**Given passage:**
-- Start --

However, if the emergence of Earth Inc. is more responsible for this phenomenon, as I believe it is, this time really is different. All over the developing world, nations like India that have long been mired in poverty are now beginning to unlock their vast potential as young entrepreneurs connect to their counterparts in countries throughout Earth Inc. and discover and develop innovations, large and small.

I
N THE PAST
, centers of expertise in a particular technology or industry usually emerged in specific locations where a cluster of people with similar skills and experience developed a local network of connections with one another, learned from one another, and improved one another’s innovations with incremental advances, sometimes called “tweaks.” British-Canadian journalist Malcolm Gladwell, writing in
The New Yorker
, gives a powerful example of this phenomenon:

In 1779, Samuel Crompton, a retiring genius from Lancashire, invented the spinning mule, which made possible the mechanization of cotton manufacture. Yet England’s real advantage was that it had Henry Stones, of Horwich, who added metal rollers to the mule; and James Hargreaves, of Tottington, who figured out how to smooth the acceleration and deceleration of the spinning wheel; and William Kelly, of Glasgow, who worked out how to add water power to the draw stroke; and John Kennedy, of Manchester, who adapted the wheel to turn out fine counts; and, finally, Richard Roberts, also of Manchester, a master of precision machine tooling—and the tweaker’s tweaker. He created the “automatic” spinning mule: an exacting, high-speed, reliable rethinking of Crompton’s original creation. Such men, the economists argue, provided the “micro inventions necessary to
make macro inventions highly productive and remunerative.”

-- End --

**Task description:**
Rewrite the passage on Earth Inc. starting at "However, if the" and ending at "large and small.", replacing "Earth Inc." with "the global economy".

**Extracted entries:**
-- Start --

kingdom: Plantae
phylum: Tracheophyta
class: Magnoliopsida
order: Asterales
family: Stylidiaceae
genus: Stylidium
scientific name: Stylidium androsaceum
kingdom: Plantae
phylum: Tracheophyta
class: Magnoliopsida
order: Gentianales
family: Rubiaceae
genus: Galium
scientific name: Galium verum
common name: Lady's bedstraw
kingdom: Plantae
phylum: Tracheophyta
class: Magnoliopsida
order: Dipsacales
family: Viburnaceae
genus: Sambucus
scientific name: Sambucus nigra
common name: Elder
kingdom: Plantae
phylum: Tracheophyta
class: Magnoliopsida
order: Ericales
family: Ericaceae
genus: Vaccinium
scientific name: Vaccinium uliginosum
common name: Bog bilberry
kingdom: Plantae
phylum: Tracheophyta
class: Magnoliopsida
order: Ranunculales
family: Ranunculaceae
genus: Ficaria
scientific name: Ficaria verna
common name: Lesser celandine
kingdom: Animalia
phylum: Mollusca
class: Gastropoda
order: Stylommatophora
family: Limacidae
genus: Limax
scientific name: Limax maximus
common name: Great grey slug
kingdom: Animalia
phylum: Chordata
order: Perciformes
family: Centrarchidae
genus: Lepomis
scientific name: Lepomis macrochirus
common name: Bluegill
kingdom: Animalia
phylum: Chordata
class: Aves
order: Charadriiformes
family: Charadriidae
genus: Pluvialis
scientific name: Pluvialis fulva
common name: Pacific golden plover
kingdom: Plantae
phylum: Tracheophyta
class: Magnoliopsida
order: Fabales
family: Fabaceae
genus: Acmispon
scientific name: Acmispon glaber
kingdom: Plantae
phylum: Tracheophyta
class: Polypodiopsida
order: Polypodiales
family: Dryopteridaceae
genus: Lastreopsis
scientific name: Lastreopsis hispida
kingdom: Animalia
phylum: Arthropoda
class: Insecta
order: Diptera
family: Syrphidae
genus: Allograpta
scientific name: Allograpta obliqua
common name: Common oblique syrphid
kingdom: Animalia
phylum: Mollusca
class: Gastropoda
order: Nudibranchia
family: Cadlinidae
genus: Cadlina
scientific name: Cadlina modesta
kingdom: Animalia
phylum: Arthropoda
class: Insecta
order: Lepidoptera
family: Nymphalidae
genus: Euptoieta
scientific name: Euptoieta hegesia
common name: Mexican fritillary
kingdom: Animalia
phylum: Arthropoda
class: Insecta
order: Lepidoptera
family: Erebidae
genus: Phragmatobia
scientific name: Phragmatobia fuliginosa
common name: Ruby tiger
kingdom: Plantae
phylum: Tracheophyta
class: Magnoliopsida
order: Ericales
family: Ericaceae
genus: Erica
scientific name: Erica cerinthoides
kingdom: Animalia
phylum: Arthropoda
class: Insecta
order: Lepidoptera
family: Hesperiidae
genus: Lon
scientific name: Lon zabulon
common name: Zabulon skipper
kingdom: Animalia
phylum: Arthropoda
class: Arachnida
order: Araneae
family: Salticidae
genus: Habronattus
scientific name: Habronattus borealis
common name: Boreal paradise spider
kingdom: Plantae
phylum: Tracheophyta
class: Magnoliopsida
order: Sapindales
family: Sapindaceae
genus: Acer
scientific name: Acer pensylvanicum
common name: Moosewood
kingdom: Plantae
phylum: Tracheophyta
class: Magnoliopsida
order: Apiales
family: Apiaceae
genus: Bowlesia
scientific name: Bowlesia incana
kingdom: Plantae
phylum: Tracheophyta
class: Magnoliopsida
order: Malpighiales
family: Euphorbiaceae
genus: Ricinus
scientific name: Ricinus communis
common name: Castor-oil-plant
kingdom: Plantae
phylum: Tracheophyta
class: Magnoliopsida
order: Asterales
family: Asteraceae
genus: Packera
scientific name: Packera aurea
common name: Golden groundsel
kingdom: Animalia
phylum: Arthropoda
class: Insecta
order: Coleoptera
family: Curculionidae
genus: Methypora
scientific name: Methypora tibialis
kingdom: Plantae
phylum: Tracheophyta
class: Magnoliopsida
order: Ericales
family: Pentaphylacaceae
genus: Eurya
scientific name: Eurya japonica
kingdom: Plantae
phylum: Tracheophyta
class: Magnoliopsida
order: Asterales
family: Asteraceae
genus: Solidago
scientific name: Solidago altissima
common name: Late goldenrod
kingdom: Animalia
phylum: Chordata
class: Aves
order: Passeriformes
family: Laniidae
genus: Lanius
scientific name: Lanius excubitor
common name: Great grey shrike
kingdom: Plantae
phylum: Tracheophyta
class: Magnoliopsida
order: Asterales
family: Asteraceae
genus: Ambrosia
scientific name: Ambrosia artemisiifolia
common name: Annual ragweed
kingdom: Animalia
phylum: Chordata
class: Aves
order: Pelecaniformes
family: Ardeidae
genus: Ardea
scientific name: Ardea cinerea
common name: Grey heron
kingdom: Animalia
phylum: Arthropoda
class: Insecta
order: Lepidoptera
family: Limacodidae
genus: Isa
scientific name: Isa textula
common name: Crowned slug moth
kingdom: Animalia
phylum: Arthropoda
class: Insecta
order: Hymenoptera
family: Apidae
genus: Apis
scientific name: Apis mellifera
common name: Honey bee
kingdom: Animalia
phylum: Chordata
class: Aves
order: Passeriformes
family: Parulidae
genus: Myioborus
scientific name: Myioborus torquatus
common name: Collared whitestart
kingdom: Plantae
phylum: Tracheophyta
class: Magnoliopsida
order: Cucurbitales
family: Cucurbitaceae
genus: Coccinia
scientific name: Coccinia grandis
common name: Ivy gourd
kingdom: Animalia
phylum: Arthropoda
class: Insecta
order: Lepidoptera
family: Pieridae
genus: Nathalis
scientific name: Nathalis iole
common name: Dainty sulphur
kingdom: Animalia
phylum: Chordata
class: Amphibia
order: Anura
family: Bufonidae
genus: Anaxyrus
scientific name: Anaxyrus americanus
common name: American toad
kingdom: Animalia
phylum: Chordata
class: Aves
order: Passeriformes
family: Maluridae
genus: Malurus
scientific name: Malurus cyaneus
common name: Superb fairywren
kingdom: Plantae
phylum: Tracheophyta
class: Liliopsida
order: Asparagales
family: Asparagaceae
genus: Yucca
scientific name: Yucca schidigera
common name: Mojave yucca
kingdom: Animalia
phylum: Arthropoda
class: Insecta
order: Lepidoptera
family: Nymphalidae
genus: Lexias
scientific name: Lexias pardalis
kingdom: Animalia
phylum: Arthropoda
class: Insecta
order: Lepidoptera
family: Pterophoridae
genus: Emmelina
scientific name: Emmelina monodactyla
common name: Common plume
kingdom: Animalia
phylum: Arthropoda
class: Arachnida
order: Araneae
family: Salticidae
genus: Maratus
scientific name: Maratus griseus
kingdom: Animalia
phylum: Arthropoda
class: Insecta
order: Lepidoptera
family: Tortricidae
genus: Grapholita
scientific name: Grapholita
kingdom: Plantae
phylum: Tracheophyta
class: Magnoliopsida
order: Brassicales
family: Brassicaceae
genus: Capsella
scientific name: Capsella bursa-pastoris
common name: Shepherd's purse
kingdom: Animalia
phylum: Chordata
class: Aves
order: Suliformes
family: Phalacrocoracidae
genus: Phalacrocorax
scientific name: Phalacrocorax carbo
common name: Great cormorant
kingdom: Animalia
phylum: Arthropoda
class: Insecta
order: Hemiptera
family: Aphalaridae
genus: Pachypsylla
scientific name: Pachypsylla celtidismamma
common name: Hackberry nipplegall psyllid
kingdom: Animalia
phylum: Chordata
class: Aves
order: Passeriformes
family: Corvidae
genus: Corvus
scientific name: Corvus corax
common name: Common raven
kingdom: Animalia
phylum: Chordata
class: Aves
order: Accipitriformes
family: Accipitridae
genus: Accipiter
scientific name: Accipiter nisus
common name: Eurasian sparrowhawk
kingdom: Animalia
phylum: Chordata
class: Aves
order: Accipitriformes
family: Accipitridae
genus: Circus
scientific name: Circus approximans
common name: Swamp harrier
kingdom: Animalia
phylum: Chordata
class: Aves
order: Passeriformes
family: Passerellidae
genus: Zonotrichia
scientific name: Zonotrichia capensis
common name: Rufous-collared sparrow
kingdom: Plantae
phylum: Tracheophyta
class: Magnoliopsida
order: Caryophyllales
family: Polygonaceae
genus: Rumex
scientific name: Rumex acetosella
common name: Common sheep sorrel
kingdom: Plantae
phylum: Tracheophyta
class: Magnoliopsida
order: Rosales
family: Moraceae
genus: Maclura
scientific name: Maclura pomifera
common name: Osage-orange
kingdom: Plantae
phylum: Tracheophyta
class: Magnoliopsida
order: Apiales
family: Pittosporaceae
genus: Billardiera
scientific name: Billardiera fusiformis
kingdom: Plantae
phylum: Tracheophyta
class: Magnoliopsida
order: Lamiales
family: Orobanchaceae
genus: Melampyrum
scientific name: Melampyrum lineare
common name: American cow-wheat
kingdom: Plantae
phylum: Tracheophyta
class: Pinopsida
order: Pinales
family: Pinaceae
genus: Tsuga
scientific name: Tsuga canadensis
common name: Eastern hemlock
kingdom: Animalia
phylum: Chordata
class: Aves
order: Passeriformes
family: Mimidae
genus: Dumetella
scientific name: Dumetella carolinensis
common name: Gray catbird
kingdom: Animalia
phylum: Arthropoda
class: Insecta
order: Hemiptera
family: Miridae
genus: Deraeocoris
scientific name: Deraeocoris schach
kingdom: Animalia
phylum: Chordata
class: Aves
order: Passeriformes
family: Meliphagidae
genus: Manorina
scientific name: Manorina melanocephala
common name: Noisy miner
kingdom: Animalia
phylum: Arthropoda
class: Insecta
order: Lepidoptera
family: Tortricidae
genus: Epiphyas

-- End --

**Written solution:**
However, if the emergence of the global economy is more responsible for this phenomenon, as I believe it is, this time really is different. All over the developing world, nations like India that have long been mired in poverty are now beginning to unlock their vast potential as young entrepreneurs connect to their counterparts in countries throughout the global economy and discover and develop innovations, large and small.